Beim großen Nutzen der alten Bäume verweist Hunger darauf, dass sie Schatten spenden und durch Verdunstung für frische und feuchte Luft sowie für niedrigere Temperaturen sorgen. Selbst Krankheit eines Baums sei kein Grund für eine Fällung. "Als wären sie ansteckend." Gerade sie würden mit ihren altersbedingten "Schäden" etwa Insekten und Vögeln Lebensraum und Nahrung bieten. Das habe auch Vorteile für jeden Kleingarten. "Gerade die Wildbienen, denen die alten Bäume Wohnung bieten, sind es, die den Garten- und Obstbau entscheidend durch ihre Bestäubungsemsigkeit befördern."

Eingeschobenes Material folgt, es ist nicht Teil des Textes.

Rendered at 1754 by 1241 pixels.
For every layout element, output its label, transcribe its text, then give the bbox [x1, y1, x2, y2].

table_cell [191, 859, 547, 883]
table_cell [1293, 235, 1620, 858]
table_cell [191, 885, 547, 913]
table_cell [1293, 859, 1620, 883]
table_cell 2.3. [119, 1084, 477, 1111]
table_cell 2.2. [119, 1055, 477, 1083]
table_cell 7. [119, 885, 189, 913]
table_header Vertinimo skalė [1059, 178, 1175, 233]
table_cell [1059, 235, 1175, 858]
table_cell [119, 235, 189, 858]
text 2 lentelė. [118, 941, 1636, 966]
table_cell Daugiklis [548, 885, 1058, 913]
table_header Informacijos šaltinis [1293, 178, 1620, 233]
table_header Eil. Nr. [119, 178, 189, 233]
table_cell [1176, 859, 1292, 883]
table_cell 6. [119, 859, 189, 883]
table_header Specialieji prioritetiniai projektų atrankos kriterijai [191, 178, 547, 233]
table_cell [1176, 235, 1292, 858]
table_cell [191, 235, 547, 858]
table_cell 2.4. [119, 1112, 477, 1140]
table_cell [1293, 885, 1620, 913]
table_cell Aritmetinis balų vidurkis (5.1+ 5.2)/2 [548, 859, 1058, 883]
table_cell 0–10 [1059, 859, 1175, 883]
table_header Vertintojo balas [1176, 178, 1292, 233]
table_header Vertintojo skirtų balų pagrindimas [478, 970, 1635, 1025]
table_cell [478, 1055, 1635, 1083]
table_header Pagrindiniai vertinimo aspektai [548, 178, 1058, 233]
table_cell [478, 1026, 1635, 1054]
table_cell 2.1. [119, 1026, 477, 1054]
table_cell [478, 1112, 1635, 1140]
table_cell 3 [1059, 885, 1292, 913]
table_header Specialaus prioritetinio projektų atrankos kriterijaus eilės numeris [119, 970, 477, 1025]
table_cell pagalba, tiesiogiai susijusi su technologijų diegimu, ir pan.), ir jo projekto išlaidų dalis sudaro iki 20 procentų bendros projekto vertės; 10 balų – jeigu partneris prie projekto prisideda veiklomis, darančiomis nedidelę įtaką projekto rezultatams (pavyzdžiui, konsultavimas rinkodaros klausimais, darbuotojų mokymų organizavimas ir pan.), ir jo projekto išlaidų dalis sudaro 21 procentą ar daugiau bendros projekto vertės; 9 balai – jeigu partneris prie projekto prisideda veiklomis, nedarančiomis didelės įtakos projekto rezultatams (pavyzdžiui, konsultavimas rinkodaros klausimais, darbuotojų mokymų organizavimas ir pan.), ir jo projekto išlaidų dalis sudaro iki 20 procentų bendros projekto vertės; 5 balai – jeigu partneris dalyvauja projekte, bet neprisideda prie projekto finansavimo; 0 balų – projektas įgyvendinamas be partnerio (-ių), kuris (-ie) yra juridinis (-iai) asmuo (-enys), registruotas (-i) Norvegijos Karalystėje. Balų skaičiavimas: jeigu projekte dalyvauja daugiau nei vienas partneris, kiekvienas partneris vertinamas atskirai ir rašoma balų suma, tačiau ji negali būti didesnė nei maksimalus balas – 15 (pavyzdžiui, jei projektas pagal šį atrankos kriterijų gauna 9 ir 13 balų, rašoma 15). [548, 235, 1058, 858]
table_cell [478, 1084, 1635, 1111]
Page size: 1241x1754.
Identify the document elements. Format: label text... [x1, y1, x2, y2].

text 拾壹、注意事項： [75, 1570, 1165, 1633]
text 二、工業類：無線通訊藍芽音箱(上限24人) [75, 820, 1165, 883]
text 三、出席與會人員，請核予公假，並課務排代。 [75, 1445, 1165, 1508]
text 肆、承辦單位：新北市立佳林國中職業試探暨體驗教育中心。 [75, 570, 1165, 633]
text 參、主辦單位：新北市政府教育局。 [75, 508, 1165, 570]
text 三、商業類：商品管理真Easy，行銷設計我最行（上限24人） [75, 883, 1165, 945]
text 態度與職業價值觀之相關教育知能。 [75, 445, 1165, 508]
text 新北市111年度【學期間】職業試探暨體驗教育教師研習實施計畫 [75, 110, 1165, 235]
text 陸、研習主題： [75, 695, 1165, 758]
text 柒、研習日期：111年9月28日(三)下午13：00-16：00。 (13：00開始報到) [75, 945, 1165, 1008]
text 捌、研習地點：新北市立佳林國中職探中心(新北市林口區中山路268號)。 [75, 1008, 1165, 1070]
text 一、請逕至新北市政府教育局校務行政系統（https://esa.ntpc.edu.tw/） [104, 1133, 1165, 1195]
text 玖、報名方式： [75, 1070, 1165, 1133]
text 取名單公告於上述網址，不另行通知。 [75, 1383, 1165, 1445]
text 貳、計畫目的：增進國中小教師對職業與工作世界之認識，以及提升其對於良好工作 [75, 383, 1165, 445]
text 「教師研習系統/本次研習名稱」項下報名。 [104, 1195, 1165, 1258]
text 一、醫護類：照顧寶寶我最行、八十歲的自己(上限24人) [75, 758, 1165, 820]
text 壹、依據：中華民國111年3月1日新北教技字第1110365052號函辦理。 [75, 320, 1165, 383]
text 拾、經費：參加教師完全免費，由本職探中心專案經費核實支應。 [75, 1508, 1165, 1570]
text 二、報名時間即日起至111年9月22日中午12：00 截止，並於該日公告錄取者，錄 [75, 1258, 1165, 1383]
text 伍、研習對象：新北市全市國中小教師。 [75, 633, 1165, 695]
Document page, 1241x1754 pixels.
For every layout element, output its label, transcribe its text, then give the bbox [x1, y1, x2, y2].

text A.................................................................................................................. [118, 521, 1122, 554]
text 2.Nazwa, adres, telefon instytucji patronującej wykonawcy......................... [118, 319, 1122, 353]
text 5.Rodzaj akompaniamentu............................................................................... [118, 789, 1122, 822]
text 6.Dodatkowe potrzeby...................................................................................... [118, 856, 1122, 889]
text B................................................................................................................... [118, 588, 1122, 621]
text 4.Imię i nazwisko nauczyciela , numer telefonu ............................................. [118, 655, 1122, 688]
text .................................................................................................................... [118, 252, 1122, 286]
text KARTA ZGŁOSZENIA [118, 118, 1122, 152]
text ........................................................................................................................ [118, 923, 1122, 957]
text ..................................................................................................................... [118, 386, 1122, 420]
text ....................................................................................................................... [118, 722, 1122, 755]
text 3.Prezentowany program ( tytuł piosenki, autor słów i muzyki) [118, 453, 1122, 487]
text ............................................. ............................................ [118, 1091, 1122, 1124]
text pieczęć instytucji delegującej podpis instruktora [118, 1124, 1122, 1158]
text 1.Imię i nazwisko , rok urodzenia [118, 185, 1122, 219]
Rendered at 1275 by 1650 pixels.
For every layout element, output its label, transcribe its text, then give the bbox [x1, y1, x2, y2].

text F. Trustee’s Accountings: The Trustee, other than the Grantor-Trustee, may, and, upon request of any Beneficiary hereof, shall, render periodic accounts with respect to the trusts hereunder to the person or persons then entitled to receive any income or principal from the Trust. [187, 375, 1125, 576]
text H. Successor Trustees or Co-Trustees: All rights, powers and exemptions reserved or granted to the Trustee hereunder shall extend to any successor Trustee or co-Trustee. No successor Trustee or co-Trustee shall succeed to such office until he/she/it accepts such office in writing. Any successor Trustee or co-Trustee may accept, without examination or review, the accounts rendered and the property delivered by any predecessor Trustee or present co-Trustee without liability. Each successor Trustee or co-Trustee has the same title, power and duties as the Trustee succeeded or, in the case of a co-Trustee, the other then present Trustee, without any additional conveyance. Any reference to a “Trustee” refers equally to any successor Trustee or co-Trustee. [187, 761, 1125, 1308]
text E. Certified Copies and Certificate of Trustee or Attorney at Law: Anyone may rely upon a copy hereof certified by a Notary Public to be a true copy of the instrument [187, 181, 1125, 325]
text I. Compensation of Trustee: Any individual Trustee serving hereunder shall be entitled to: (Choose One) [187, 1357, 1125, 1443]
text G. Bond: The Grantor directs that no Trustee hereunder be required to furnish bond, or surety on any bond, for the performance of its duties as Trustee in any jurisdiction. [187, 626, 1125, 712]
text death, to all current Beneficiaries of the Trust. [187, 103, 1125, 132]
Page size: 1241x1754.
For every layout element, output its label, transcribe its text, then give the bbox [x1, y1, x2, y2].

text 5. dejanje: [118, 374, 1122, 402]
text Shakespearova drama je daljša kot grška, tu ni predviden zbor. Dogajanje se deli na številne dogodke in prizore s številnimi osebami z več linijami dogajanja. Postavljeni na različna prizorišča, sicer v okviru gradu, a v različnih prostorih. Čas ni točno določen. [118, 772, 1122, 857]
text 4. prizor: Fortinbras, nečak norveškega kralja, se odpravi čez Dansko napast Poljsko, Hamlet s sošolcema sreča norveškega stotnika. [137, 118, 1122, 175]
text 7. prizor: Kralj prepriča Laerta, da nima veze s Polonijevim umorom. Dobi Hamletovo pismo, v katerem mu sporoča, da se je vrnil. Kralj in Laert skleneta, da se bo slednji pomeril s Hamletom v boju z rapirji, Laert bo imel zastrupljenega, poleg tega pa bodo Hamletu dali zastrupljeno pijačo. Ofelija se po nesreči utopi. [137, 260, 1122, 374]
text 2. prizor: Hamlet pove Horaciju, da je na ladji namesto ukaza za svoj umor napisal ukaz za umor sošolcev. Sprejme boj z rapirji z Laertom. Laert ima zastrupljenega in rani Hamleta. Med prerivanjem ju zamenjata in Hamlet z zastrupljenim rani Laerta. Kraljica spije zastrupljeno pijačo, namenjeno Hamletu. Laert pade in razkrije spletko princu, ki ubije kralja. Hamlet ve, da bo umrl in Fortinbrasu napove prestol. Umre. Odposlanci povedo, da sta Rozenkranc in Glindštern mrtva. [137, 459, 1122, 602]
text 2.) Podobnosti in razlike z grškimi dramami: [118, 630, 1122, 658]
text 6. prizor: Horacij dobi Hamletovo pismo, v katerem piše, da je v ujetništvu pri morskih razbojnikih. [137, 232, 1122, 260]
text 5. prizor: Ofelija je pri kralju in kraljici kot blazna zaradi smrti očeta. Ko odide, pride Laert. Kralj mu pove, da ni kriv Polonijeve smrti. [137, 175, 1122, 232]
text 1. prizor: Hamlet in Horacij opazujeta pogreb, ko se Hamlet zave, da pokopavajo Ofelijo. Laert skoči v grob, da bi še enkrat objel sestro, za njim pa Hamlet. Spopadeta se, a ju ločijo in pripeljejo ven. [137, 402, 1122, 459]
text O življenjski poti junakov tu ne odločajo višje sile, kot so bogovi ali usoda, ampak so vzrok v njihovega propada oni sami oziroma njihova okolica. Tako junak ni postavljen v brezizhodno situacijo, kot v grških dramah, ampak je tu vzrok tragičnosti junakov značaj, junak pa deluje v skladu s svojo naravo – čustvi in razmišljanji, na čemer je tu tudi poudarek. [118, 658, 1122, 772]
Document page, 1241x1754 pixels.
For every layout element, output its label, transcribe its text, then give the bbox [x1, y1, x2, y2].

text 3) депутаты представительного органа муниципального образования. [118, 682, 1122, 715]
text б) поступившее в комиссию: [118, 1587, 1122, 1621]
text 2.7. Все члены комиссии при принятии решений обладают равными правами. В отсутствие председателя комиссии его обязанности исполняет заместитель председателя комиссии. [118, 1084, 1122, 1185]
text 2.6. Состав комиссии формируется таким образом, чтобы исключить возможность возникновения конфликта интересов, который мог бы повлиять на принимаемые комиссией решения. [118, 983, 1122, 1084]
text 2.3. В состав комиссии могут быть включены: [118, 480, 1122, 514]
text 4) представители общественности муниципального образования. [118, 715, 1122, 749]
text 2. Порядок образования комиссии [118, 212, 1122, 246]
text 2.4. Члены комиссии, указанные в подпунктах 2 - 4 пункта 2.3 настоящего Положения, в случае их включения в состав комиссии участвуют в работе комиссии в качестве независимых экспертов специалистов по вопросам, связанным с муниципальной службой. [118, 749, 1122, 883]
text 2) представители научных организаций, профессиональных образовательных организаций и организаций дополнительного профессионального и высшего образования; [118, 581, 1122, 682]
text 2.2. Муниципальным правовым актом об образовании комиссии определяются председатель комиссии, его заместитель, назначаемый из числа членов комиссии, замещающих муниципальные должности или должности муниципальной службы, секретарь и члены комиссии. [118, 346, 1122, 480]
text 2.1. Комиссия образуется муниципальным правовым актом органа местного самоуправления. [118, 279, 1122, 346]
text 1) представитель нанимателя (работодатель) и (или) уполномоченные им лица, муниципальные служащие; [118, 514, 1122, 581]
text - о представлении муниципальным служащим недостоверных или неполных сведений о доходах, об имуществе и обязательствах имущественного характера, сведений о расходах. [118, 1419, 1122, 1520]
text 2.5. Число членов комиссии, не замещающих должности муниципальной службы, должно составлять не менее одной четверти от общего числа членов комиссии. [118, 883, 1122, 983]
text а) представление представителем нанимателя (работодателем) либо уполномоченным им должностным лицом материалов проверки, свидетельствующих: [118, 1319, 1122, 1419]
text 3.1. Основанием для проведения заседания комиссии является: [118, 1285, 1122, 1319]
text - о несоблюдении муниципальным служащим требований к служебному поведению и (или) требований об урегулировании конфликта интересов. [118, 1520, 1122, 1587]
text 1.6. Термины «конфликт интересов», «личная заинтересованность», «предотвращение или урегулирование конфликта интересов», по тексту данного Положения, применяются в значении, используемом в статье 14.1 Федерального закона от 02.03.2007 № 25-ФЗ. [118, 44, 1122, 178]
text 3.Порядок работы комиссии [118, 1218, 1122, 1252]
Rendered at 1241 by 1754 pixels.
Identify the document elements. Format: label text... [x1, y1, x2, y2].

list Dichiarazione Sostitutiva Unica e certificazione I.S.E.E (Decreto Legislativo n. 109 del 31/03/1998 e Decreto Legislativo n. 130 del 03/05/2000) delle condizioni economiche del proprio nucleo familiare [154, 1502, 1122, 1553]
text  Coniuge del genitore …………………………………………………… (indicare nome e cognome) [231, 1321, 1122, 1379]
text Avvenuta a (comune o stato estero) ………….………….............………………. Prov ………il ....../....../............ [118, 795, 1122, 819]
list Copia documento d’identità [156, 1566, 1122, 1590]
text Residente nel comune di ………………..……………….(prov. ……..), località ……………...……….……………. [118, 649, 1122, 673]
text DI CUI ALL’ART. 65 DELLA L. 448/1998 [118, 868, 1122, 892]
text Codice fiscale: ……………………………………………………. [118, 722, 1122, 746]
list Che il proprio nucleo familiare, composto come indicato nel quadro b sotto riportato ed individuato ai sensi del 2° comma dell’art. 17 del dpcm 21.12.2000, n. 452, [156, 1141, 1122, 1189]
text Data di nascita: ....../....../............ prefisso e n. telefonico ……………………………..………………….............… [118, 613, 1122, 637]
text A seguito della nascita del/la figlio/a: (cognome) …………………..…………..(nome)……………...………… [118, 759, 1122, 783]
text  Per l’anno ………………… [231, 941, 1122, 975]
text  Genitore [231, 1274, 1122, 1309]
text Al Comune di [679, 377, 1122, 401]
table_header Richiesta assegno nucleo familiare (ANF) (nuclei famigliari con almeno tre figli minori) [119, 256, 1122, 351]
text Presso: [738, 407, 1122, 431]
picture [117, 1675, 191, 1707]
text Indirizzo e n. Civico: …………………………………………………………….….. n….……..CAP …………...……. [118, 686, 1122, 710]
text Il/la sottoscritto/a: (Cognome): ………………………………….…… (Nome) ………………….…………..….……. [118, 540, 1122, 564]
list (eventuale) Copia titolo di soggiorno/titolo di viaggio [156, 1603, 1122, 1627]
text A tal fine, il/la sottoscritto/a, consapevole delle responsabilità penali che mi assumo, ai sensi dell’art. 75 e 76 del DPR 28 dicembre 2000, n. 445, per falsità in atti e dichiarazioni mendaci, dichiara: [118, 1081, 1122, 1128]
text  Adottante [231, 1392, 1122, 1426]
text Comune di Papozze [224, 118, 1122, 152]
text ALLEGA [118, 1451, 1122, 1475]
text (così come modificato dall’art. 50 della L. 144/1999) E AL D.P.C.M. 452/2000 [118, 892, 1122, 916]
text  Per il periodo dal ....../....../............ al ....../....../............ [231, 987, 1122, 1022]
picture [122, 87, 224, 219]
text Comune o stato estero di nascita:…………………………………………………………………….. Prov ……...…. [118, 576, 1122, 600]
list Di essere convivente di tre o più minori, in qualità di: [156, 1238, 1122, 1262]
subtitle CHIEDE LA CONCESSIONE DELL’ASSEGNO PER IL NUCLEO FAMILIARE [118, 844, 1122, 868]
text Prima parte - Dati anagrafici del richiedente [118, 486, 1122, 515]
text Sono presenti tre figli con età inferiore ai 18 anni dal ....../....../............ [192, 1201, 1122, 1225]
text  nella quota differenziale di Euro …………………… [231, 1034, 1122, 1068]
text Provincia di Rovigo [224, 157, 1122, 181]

Ditmar Hunger geht noch weiter. "Leider wird das Kleingartengesetz den heutigen Anforderungen, die sich aus der Klimaveränderung ergeben, nicht gerecht." Hier müsse reformiert werden. Die beiden Dresdner Hobbygärtner möchte er bei ihrem weiteren Vorgehen gern unterstützen.

Ganz konkrete Hilfe bietet dem Paar eine Dresdner Anwältin an. Jana Hanisch ist durch den Beitrag auf den Fall aufmerksam geworden und will sich ihm gern annehmen. Seit Jahren vertritt sie nach eigener Aussage Pächter von Kleingärten, auch bei dem Thema Baumfällungen. Paul Schumann hat inzwischen Kontakt mit der Juristin aufgenommen.

Noch geben Paul Schumann und Katja Vogel ihren Garten und den Kirschbaum also nicht auf. "Fakt ist: Der Baum bleibt stehen - zumindest so lange wir Pächter sind."